--- Task details ---
Set down the data below in full and exactly, minus the pictures.

>>>>

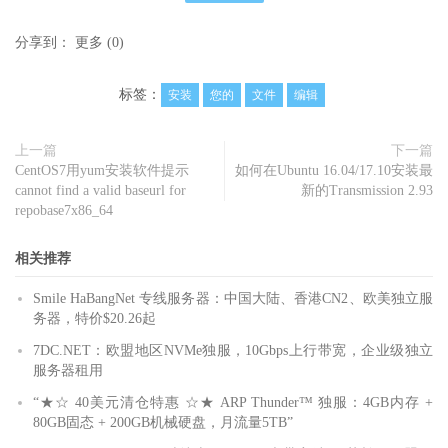
分享到：
更多
(
0
)
标签：
安装
您的
文件
编辑
上一篇
下一篇
CentOS7用yum安装软件提示
如何在Ubuntu 16.04/17.10安装最
cannot find a valid baseurl for
新的Transmission 2.93
repobase7x86_64
相关推荐
Smile HaBangNet 专线服务器：中国大陆、香港CN2、欧美独立服
务器，特价$20.26起
7DC.NET：欧盟地区NVMe独服，10Gbps上行带宽，企业级独立
服务器租用
“★☆ 40美元清仓特惠 ☆★ ARP Thunder™ 独服：4GB内存 +
80GB固态 + 200GB机械硬盘，月流量5TB”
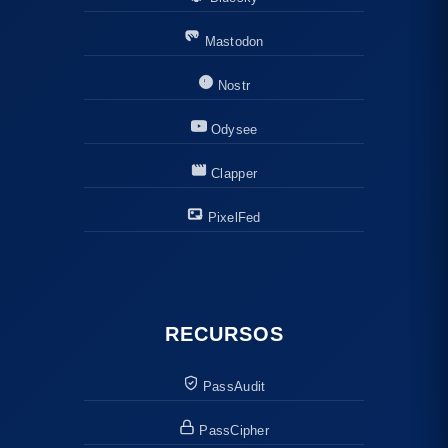
Mastodon
Nostr
Odysee
Clapper
PixelFed
RECURSOS
PassAudit
PassCipher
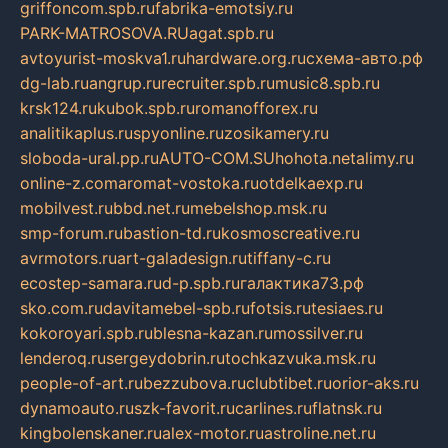
griffoncom.spb.ru
fabrika-emotsiy.ru
PARK-MATROSOVA.RU
agat.spb.ru
avtoyurist-moskva1.ru
hardware.org.ru
схема-авто.рф
dg-lab.ru
angrup.ru
recruiter.spb.ru
music8.spb.ru
krsk124.ru
kubok.spb.ru
romanofforex.ru
analitikaplus.ru
spyonline.ru
zosikamery.ru
sloboda-ural.pp.ru
AUTO-COM.SU
hohota.net
alimy.ru
online-z.com
aromat-vostoka.ru
otdelkaexp.ru
mobilvest.ru
bbd.net.ru
mebelshop.msk.ru
smp-forum.ru
bastion-td.ru
kosmoscreative.ru
avrmotors.ru
art-galadesign.ru
tiffany-c.ru
ecostep-samara.ru
d-p.spb.ru
галактика73.рф
sko.com.ru
davitamebel-spb.ru
fotsis.ru
tesiaes.ru
kokoroyari.spb.ru
blesna-kazan.ru
mossilver.ru
lenderoq.ru
sergeydobrin.ru
tochkazvuka.msk.ru
people-of-art.ru
bezzubova.ru
clubtibet.ru
orior-aks.ru
dynamoauto.ru
szk-favorit.ru
carlines.ru
flatnsk.ru
kingbolenskaner.ru
alex-motor.ru
astroline.net.ru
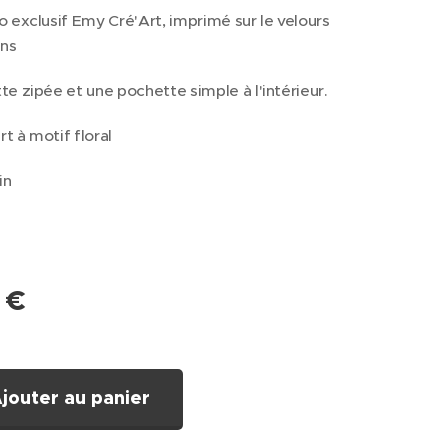
 exclusif Emy Cré'Art, imprimé sur le velours
ins
e zipée et une pochette simple à l'intérieur.
rt à motif floral
in
€
jouter au panier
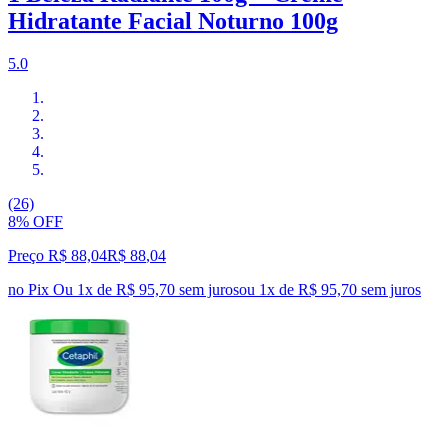
Hidratante Facial Noturno 100g
5.0
(26)
8% OFF
Preço R$ 88,04
R$
88
,
04
no Pix
Ou 1x de R$ 95,70 sem juros
ou
1
x de
R$ 95,70
sem juros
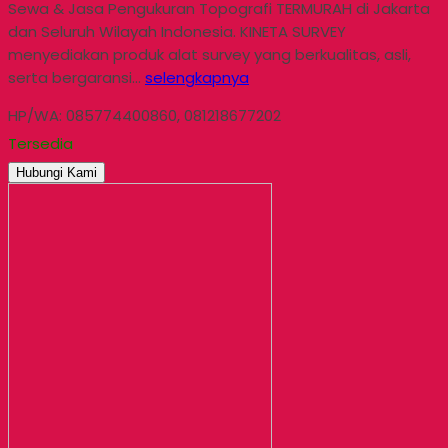
Sewa & Jasa Pengukuran Topografi TERMURAH di Jakarta
dan Seluruh Wilayah Indonesia. KINETA SURVEY
menyediakan produk alat survey yang berkualitas, asli,
serta bergaransi…
selengkapnya
HP/WA: 085774400860, 081218677202
Tersedia
Hubungi Kami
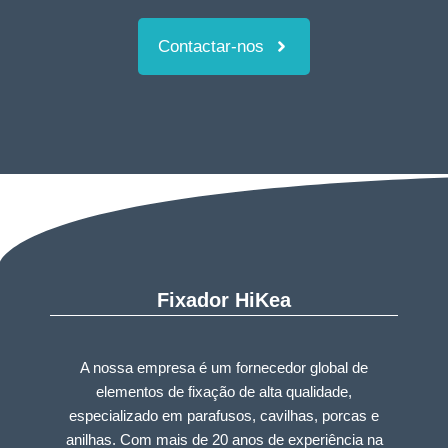
Contactar-nos
Fixador HiKea
A nossa empresa é um fornecedor global de
elementos de fixação de alta qualidade,
especializado em parafusos, cavilhas, porcas e
anilhas. Com mais de 20 anos de experiência na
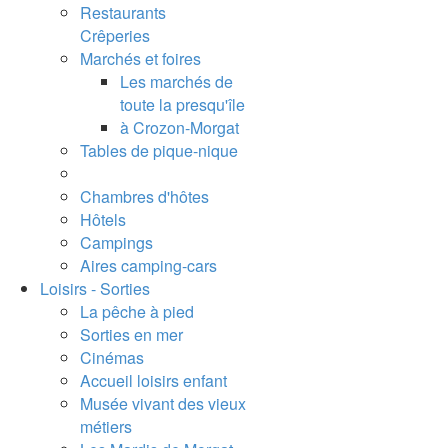
Restaurants
Crêperies
Marchés et foires
Les marchés de
toute la presqu'île
à Crozon-Morgat
Tables de pique-nique
Chambres d'hôtes
Hôtels
Campings
Aires camping-cars
Loisirs - Sorties
La pêche à pied
Sorties en mer
Cinémas
Accueil loisirs enfant
Musée vivant des vieux
métiers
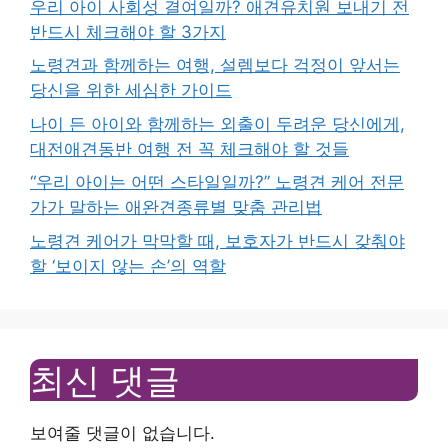
우리 아이 사회성 결여일까? 애견유치원 보내기 전
반드시 체크해야 할 3가지
노령견과 함께하는 여행, 설렘보다 걱정이 앞서는
당신을 위한 세심한 가이드
나이 든 아이와 함께하는 외출이 두려운 당신에게,
대전애견동반 여행 전 꼭 체크해야 할 것들
“우리 아이는 어떤 스타일일까?” 노령견 케어 전문
가가 말하는 애완견종류별 맞춤 관리법
노령견 케어가 막막할 때, 보호자가 반드시 갖춰야
할 ‘보이지 않는 손’의 역할
최신 댓글
보여줄 댓글이 없습니다.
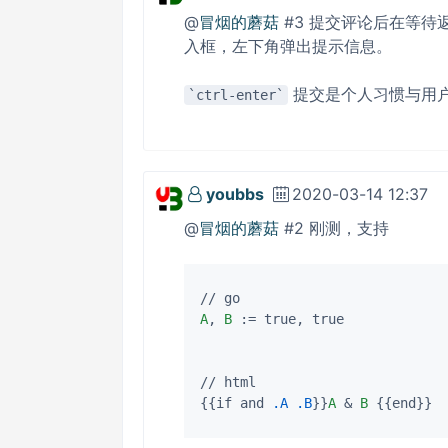
@
冒烟的蘑菇
#3 提交评论后在等
入框，左下角弹出提示信息。
提交是个人习惯与用
ctrl-enter
youbbs
2020-03-14 12:37
@
冒烟的蘑菇
#2 刚测，支持
A
, 
B
 := true, true

// html

{{if and 
.A
.B
}}
A
 & 
B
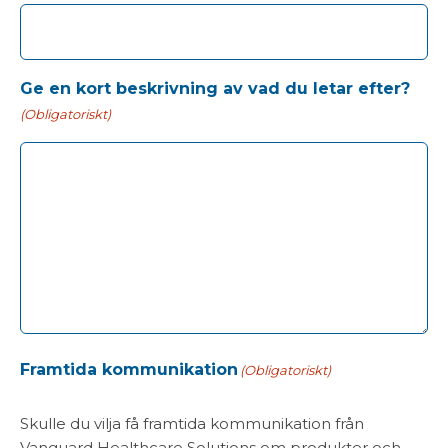
Ge en kort beskrivning av vad du letar efter?
(Obligatoriskt)
Framtida kommunikation
(Obligatoriskt)
Skulle du vilja få framtida kommunikation från
Vanguard Healthcare Solutions om produkter och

<<<<

--- Expected answer ---
分享到：
更多
(
0
)
标签：
安装
您的
文件
编辑
上一篇
下一篇
CentOS7用yum安装软件提示
如何在Ubuntu 16.04/17.10安装最
cannot find a valid baseurl for
新的Transmission 2.93
repobase7x86_64
相关推荐
Smile HaBangNet 专线服务器：中国大陆、香港CN2、欧美独立服
务器，特价$20.26起
7DC.NET：欧盟地区NVMe独服，10Gbps上行带宽，企业级独立
服务器租用
“★☆ 40美元清仓特惠 ☆★ ARP Thunder™ 独服：4GB内存 +
80GB固态 + 200GB机械硬盘，月流量5TB”
Mastodon
Nostr
Odysee
Clapper
PixelFed
RECURSOS
PassAudit
PassCipher
griffoncom.spb.ru
fabrika-emotsiy.ru
PARK-MATROSOVA.RU
agat.spb.ru
avtoyurist-moskva1.ru
hardware.org.ru
схема-авто.рф
dg-lab.ru
angrup.ru
recruiter.spb.ru
music8.spb.ru
krsk124.ru
kubok.spb.ru
romanofforex.ru
analitikaplus.ru
spyonline.ru
zosikamery.ru
sloboda-ural.pp.ru
AUTO-COM.SU
hohota.net
alimy.ru
online-z.com
aromat-vostoka.ru
otdelkaexp.ru
mobilvest.ru
bbd.net.ru
mebelshop.msk.ru
smp-forum.ru
bastion-td.ru
kosmoscreative.ru
avrmotors.ru
art-galadesign.ru
tiffany-c.ru
ecostep-samara.ru
d-p.spb.ru
галактика73.рф
sko.com.ru
davitamebel-spb.ru
fotsis.ru
tesiaes.ru
kokoroyari.spb.ru
blesna-kazan.ru
mossilver.ru
lenderoq.ru
sergeydobrin.ru
tochkazvuka.msk.ru
people-of-art.ru
bezzubova.ru
clubtibet.ru
orior-aks.ru
dynamoauto.ru
szk-favorit.ru
carlines.ru
flatnsk.ru
kingbolenskaner.ru
alex-motor.ru
astroline.net.ru
 exclusif Emy Cré'Art, imprimé sur le velours
ins
e zipée et une pochette simple à l'intérieur.
rt à motif floral
in
€
jouter au panier
Hidratante Facial Noturno 100g
5.0
(26)
8% OFF
Preço R$ 88,04
R$
88
,
04
no Pix
Ou 1x de R$ 95,70 sem juros
ou
1
x de
R$ 95,70
sem juros
Sewa & Jasa Pengukuran Topografi TERMURAH di Jakarta
dan Seluruh Wilayah Indonesia. KINETA SURVEY
menyediakan produk alat survey yang berkualitas, asli,
serta bergaransi…
selengkapnya
HP/WA: 085774400860, 081218677202
Tersedia
Hubungi Kami
Contactar-nos
Fixador HiKea
A nossa empresa é um fornecedor global de
elementos de fixação de alta qualidade,
especializado em parafusos, cavilhas, porcas e
anilhas. Com mais de 20 anos de experiência na
Restaurants
Crêperies
Marchés et foires
Les marchés de
toute la presqu'île
à Crozon-Morgat
Tables de pique-nique
Chambres d'hôtes
Hôtels
Campings
Aires camping-cars
Loisirs - Sorties
La pêche à pied
Sorties en mer
Cinémas
Accueil loisirs enfant
Musée vivant des vieux
métiers
우리 아이 사회성 결여일까? 애견유치원 보내기 전
반드시 체크해야 할 3가지
노령견과 함께하는 여행, 설렘보다 걱정이 앞서는
당신을 위한 세심한 가이드
나이 든 아이와 함께하는 외출이 두려운 당신에게,
대전애견동반 여행 전 꼭 체크해야 할 것들
“우리 아이는 어떤 스타일일까?” 노령견 케어 전문
가가 말하는 애완견종류별 맞춤 관리법
노령견 케어가 막막할 때, 보호자가 반드시 갖춰야
할 ‘보이지 않는 손’의 역할
최신 댓글
보여줄 댓글이 없습니다.
@
冒烟的蘑菇
#3 提交评论后在等
入框，左下角弹出提示信息。
提交是个人习惯与用
ctrl-enter
youbbs
2020-03-14 12:37
@
冒烟的蘑菇
#2 刚测，支持
A
, 
B
 := true, true

// html

{{if and 
.A
.B
}}
A
 & 
B
Ge en kort beskrivning av vad du letar efter?
(Obligatoriskt)
Framtida kommunikation
(Obligatoriskt)
Skulle du vilja få framtida kommunikation från
Vanguard Healthcare Solutions om produkter och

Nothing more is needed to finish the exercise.